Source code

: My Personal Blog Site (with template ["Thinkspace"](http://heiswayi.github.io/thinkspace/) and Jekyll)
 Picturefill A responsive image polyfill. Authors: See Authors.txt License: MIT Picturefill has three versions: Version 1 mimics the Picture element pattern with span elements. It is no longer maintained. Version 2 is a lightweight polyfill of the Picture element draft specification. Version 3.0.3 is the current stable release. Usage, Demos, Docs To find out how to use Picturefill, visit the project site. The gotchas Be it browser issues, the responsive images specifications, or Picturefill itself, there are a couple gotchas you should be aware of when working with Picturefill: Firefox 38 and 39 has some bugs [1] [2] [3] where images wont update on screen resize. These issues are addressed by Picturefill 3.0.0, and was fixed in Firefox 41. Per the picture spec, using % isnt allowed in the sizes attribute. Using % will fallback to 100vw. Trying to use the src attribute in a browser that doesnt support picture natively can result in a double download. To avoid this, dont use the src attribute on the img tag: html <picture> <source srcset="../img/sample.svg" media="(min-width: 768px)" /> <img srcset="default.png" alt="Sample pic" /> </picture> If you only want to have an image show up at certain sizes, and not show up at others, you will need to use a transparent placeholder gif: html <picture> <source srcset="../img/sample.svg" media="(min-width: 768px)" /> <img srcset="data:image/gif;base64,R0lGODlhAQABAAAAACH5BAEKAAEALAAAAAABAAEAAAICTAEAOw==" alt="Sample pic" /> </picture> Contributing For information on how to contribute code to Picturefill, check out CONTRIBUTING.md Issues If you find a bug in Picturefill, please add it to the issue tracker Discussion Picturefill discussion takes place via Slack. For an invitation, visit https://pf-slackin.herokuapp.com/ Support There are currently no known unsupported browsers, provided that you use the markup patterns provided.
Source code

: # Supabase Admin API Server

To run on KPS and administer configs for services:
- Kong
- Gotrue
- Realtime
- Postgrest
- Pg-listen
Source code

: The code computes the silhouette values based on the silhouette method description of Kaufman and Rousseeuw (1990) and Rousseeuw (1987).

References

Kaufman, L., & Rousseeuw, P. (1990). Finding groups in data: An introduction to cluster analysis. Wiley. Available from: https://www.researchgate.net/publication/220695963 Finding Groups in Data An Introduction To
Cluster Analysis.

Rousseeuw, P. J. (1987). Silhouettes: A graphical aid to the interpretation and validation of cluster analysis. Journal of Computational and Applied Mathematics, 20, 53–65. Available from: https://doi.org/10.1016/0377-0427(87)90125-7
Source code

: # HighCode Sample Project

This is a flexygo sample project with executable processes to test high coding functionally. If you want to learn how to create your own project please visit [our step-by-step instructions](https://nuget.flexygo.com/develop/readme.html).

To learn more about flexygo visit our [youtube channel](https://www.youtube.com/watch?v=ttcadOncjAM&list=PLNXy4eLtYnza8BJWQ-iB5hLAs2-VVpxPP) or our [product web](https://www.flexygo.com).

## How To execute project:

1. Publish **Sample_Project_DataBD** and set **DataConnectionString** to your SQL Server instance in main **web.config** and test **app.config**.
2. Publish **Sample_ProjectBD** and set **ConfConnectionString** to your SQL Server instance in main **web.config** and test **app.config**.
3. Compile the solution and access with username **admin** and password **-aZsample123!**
•••••
INSTRUCTIONS TO FOLLOW: Reproduce verbatim the lines above, starting with the line that contains "Rousseeuw, P. J." and continuing through the end of the last row.

WRITTEN ANSWER:
Rousseeuw, P. J. (1987). Silhouettes: A graphical aid to the interpretation and validation of cluster analysis. Journal of Computational and Applied Mathematics, 20, 53–65. Available from: https://doi.org/10.1016/0377-0427(87)90125-7
Source code

: # HighCode Sample Project

This is a flexygo sample project with executable processes to test high coding functionally. If you want to learn how to create your own project please visit [our step-by-step instructions](https://nuget.flexygo.com/develop/readme.html).

To learn more about flexygo visit our [youtube channel](https://www.youtube.com/watch?v=ttcadOncjAM&list=PLNXy4eLtYnza8BJWQ-iB5hLAs2-VVpxPP) or our [product web](https://www.flexygo.com).

## How To execute project:

1. Publish **Sample_Project_DataBD** and set **DataConnectionString** to your SQL Server instance in main **web.config** and test **app.config**.
2. Publish **Sample_ProjectBD** and set **ConfConnectionString** to your SQL Server instance in main **web.config** and test **app.config**.
3. Compile the solution and access with username **admin** and password **-aZsample123!**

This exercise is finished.